There’s been a lot of speculation in the valley as to what Facebook’s interpretation of custom silicon might be, especially as it looks to optimize its machine learning tools — something that CEO Mark Zuckerberg referred to as a potential solution for identifying misinformation on Facebook using AI. The whispers of Facebook’s customized hardware range depending on who you talk to, but generally center around operating on the massive graph Facebook possesses around personal data. Most in the industry speculate that it’s being optimized for Caffe2, an AI infrastructure deployed at Facebook, that would help it tackle those kinds of complex problems.
FPGA is designed to be a more flexible and modular design, which is being championed by Intel as a way to offer the ability to adapt to a changing machine learning-driven landscape.
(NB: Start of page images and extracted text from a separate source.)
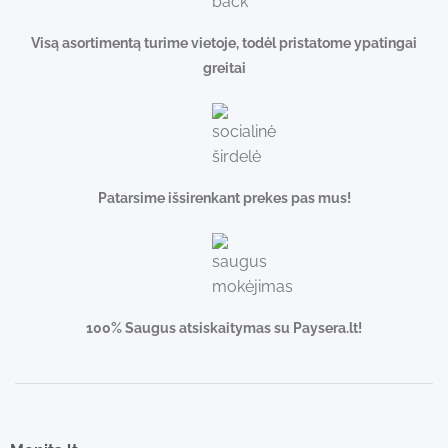
Visą asortimentą turime vietoje, todėl pristatome ypatingai
greitai
Patarsime išsirenkant prekes pas mus!
100% Saugus atsiskaitymas su Paysera.lt!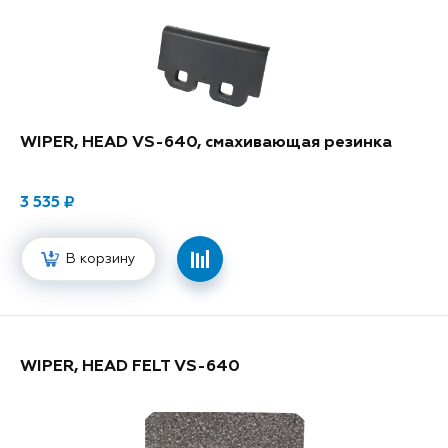
WIPER, HEAD VS-640, смахивающая резинка
3 535
В корзину
WIPER, HEAD FELT VS-640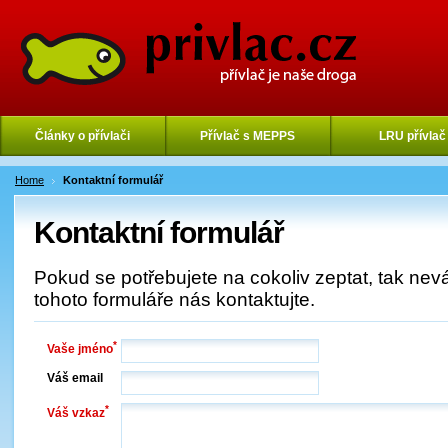
Články o přívlači
Přívlač s MEPPS
LRU přívlač
Home
Kontaktní formulář
Kontaktní formulář
Pokud se potřebujete na cokoliv zeptat, tak nev
tohoto formuláře nás kontaktujte.
*
Vaše jméno
Váš email
*
Váš vzkaz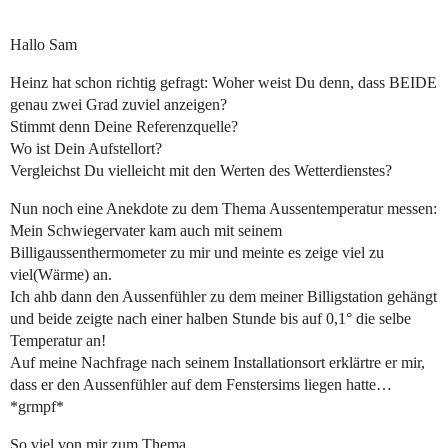
Hallo Sam
Heinz hat schon richtig gefragt: Woher weist Du denn, dass BEIDE
genau zwei Grad zuviel anzeigen?
Stimmt denn Deine Referenzquelle?
Wo ist Dein Aufstellort?
Vergleichst Du vielleicht mit den Werten des Wetterdienstes?
Nun noch eine Anekdote zu dem Thema Aussentemperatur messen:
Mein Schwiegervater kam auch mit seinem
Billigaussenthermometer zu mir und meinte es zeige viel zu
viel(Wärme) an.
Ich ahb dann den Aussenfühler zu dem meiner Billigstation gehängt
und beide zeigte nach einer halben Stunde bis auf 0,1° die selbe
Temperatur an!
Auf meine Nachfrage nach seinem Installationsort erklärtre er mir,
dass er den Aussenfühler auf dem Fenstersims liegen hatte…
*grmpf*
So viel von mir zum Thema.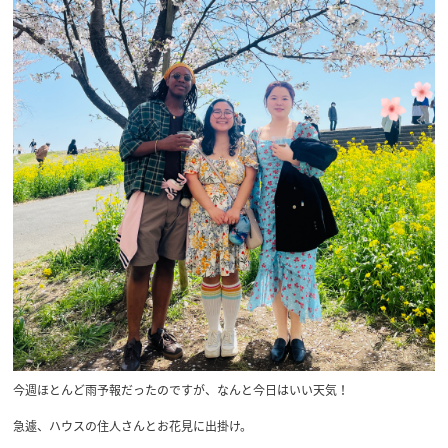
今週ほとんど雨予報だったのですが、なんと今日はいい天気！
急遽、ハウスの住人さんとお花見に出掛け。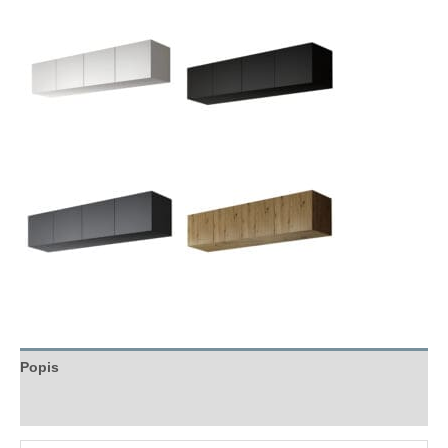
Popis
Hodnocení (0)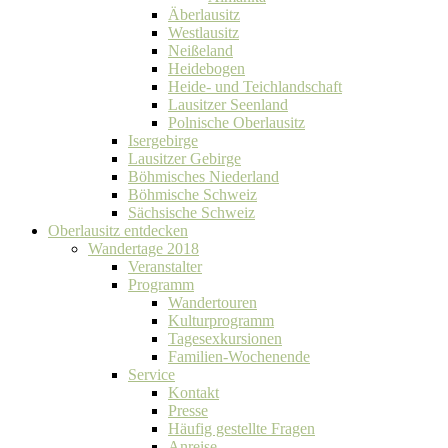
Äberlausitz
Westlausitz
Neißeland
Heidebogen
Heide- und Teichlandschaft
Lausitzer Seenland
Polnische Oberlausitz
Isergebirge
Lausitzer Gebirge
Böhmisches Niederland
Böhmische Schweiz
Sächsische Schweiz
Oberlausitz entdecken
Wandertage 2018
Veranstalter
Programm
Wandertouren
Kulturprogramm
Tagesexkursionen
Familien-Wochenende
Service
Kontakt
Presse
Häufig gestellte Fragen
Anreise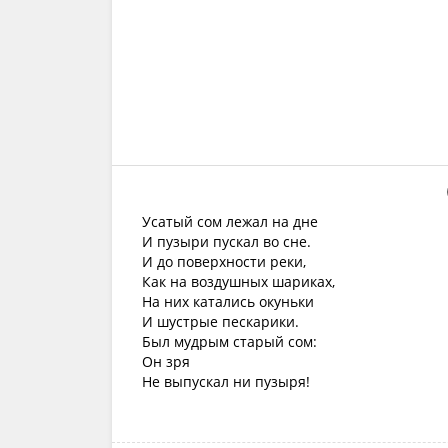
Усатый сом лежал на дне
И пузыри пускал во сне.
И до поверхности реки,
Как на воздушных шариках,
На них катались окуньки
И шустрые пескарики.
Был мудрым старый сом:
Он зря
Не выпускал ни пузыря!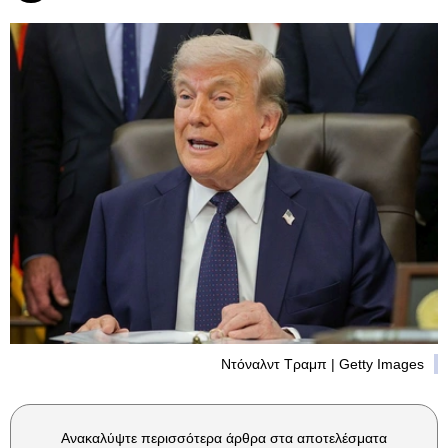
Ντόναλντ Τραμπ | Getty Images
Ανακαλύψτε περισσότερα άρθρα στα αποτελέσματα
The downside that’s commonly cited when referring to FPGA is that it is a niche piece of hardware that is complex to calibrate and modify, as well as expensive, making it less of a cover-all solution for machine learning projects. ASIC is similarly a customized piece of silicon that a company can gear toward something specific, like mining cryptocurrency.
Facebook’s director of AI research tweeted about the job posting this morning, noting that he previously worked in chip design:
While the whispers grow louder and louder about Facebook’s potential hardware efforts, this does seem to serve as at least another partial data point that the company is looking to dive deep into custom hardware to deal with its AI problems. That would mostly exist on the server side, though Facebook is looking into other devices like a smart speaker. Given the immense amount of data Facebook has, it would make sense that the company would look into customized hardware rather than use off-the-shelf components like those from Nvidia.
(The wildest rumor we’ve heard about Facebook’s approach is that it’s a diurnal system, flipping between machine training and inference depending on the time of day and whether people are, well, asleep in that region.)
Most of the other large players have found themselves looking into their own customized hardware. Google has its TPU for its own operations, while Amazon is also reportedly working on chips for both training and inference. Apple, too, is reportedly working on its own silicon, which could potentially rip Intel out of its line of computers. Microsoft is also diving into FPGA as a potential approach for machine learning problems.
Still, that it’s looking into ASIC and FPGA does seem to be just that — dipping toes into the water for FPGA and ASIC. Nvidia has a lot of control over the AI space with its GPU technology, which it can optimize for popular AI frameworks like TensorFlow. And there are also a large number of very well-funded startups exploring customized AI hardware, including Cerebras Systems, SambaNova Systems, Mythic, and Graphcore (and that isn’t even getting into the large amount of activity coming out of China). So there are, to be sure, a lot of different interpretations as to what this looks like.
One significant problem Facebook may face is that this job opening may just sit up in perpetuity. Another common criticism of FPGA as a solution is that it is hard to find developers that specialize in FPGA. While these kinds of problems are becoming much more interesting, it’s not clear if this is more of an experiment than Facebook’s full all-in on custom hardware for its operations.
But nonetheless, this seems like more confirmation of Facebook’s custom hardware ambitions, and another piece of validation that Facebook’s data set is becoming so increasingly large that if it hopes to tackle complex AI problems like misinformation, it’s going to have to figure out how to create some kind of specialized hardware to actually deal with it.